Book Expo and the Digital Age

I attended Book Expo this year--I was a first-timer--and could feel the digital buzz throughout the Javits Center in New York. Of course, people were texting and yakking on their cell phones and taking their laptops into sessions, and people heaving heavy bags of book galleys and giveaways were wishing for downloadable freebies.

While I'm still a bit old school in liking the feel of a printed and bound book, and wondering what technology will do to the pastime of getting books autographed, I also know that electronic copyediting, for instance, saves an immense amount of paper and makes page proofs so much cleaner (fewer errors).
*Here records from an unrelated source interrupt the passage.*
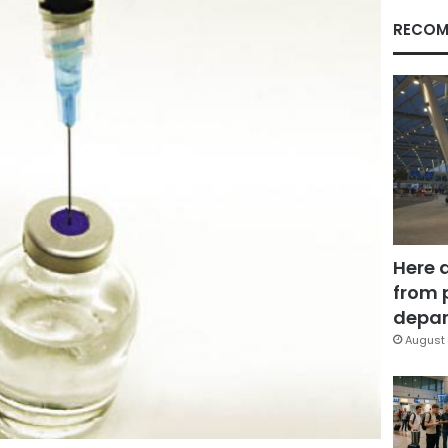
RECOM
Here 
from 
depar
August 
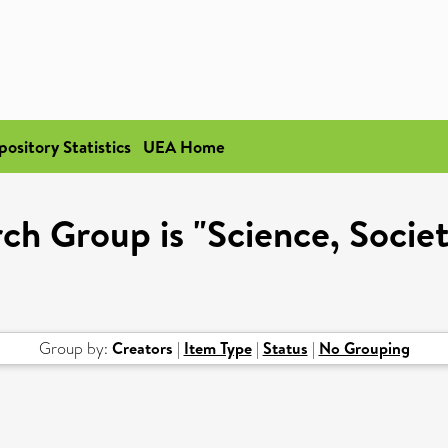
pository Statistics
UEA Home
h Group is "Science, Societ
Group by:
Creators
|
Item Type
|
Status
|
No Grouping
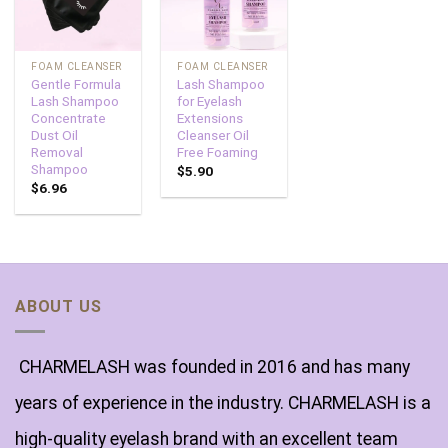
FOAM CLEANSER
FOAM CLEANSER
Gentle Formula
Lash Shampoo
Lash Shampoo
for Eyelash
Concentrate
Extensions
Dust Oil
Cleanser Oil
Removal
Free Foaming
Shampoo
$
5.90
$
6.96
ABOUT US
CHARMELASH was founded in 2016 and has many
years of experience in the industry. CHARMELASH is a
high-quality eyelash brand with an excellent team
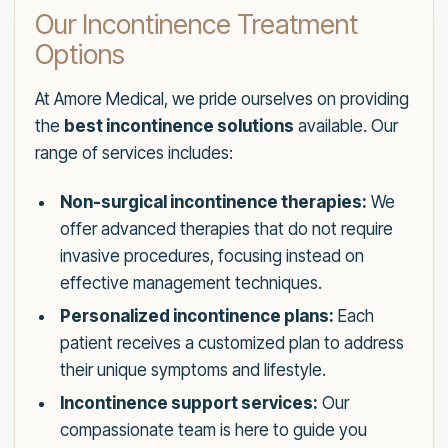
Our Incontinence Treatment
Options
At Amore Medical, we pride ourselves on providing
the
best incontinence solutions
available. Our
range of services includes:
Non-surgical incontinence therapies:
We
offer advanced therapies that do not require
invasive procedures, focusing instead on
effective management techniques.
Personalized incontinence plans:
Each
patient receives a customized plan to address
their unique symptoms and lifestyle.
Incontinence support services:
Our
compassionate team is here to guide you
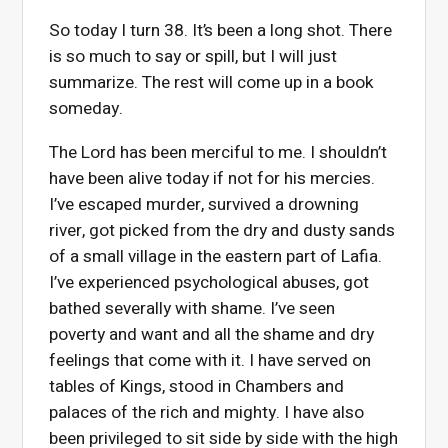
So today I turn 38. It’s been a long shot. There
is so much to say or spill, but I will just
summarize. The rest will come up in a book
someday.
The Lord has been merciful to me. I shouldn’t
have been alive today if not for his mercies.
I’ve escaped murder, survived a drowning
river, got picked from the dry and dusty sands
of a small village in the eastern part of Lafia.
I’ve experienced psychological abuses, got
bathed severally with shame. I’ve seen
poverty
and want and all the shame and dry
feelings that come with it. I have served on
tables of Kings, stood in Chambers and
palaces of the rich and mighty. I have also
been privileged to sit side by side with the high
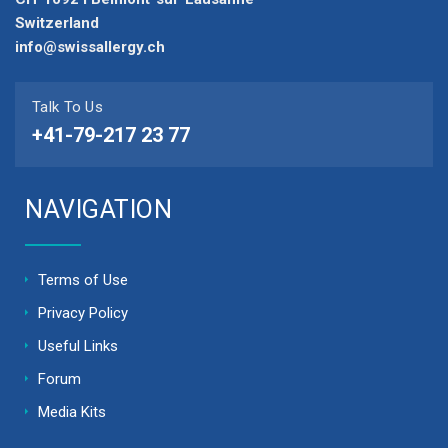
Switzerland
info@swissallergy.ch
Talk To Us
+41-79-217 23 77
NAVIGATION
Terms of Use
Privacy Policy
Useful Links
Forum
Media Kits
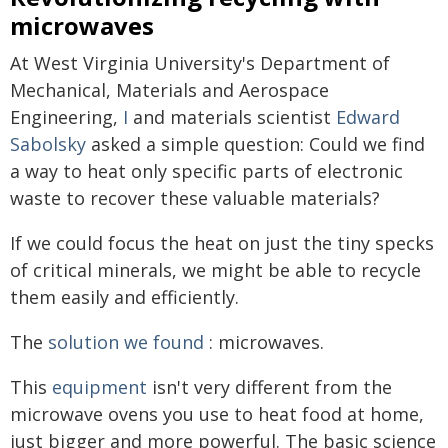
microwaves
At West Virginia University's Department of
Mechanical, Materials and Aerospace
Engineering,
I
and materials scientist
Edward
Sabolsky
asked a simple question: Could we find
a way to heat only specific parts of electronic
waste to recover these valuable materials?
If we could focus the heat on just the tiny specks
of critical minerals, we might be able to recycle
them easily and efficiently.
The
solution we found
: microwaves.
This
equipment
isn't very different from the
microwave ovens you use to heat food at home,
just bigger and more powerful. The basic science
Book Expo's panel discussion, "Jumping Off the Cliff," explored the lessons that book publishing has learned from the music industry in terms of embracing technology instead of fighting against it. The moral of the session was this:

The buying public--not manufacturers--will ultimately decide. If people want the immediacy of reading a book on a Kindle or Sony Reader, the industry had better get on board--or else risk getting left behind.
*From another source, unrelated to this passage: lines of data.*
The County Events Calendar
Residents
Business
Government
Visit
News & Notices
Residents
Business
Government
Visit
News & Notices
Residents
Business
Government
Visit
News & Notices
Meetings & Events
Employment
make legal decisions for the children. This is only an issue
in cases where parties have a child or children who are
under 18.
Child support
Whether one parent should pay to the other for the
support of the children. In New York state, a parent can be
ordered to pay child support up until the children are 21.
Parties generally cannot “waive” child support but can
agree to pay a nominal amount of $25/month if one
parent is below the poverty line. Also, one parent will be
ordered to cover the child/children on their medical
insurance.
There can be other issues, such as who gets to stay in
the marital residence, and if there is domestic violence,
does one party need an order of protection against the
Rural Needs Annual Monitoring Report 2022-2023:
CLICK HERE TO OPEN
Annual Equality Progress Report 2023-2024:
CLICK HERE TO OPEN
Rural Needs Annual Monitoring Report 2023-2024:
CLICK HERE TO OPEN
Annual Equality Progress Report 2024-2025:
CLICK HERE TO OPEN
Coincidentally, I returned home to work on Total Recall by Gordon Bell and Jim Gemmell (Dutton, Fall 2009), which outlines the ways in which our society is being digitized. More important, it also predicts that by 2020 our whole lives will be digitized, in terabytes. It's scary and wildly exciting at the same time.
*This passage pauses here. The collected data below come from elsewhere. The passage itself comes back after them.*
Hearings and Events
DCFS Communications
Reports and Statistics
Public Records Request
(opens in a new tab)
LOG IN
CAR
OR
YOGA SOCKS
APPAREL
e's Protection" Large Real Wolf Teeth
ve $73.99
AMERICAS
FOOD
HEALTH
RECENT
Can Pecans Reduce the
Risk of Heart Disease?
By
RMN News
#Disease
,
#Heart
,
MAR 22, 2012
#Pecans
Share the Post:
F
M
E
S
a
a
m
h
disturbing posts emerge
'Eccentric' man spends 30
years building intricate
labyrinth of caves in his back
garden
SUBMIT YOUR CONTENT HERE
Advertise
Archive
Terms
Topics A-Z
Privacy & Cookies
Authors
For instance, the Nike + iPod Sport Kit records your activity, and wirelessly transmits the information from your sneakers to your iPod. Think of the implications if all your health records were similarly transmitted from doctors' offices to your centralized databank. Think of the implications if your work processes, your schedule, your entire family history were similarly digitized.

It's mind-boggling, but Total Recall explains it in a way that makes you feel more in control of your life, and eager for the coming technology as your memory fails you.

Postscript / Benefits for Writers: I'll share just a couple: There are a lot of unpublished writers out there who are convinced that a publisher is going to "steal" their ideas. In Total Recall, your creations get a time and date stamp, so you could prove in a court of law that you had the idea first. And for those true-crime writers who keep a vault of old notes? In Total Recall, all your research material is saved on a thumb drive, not in scads of boxes in your attic or basement.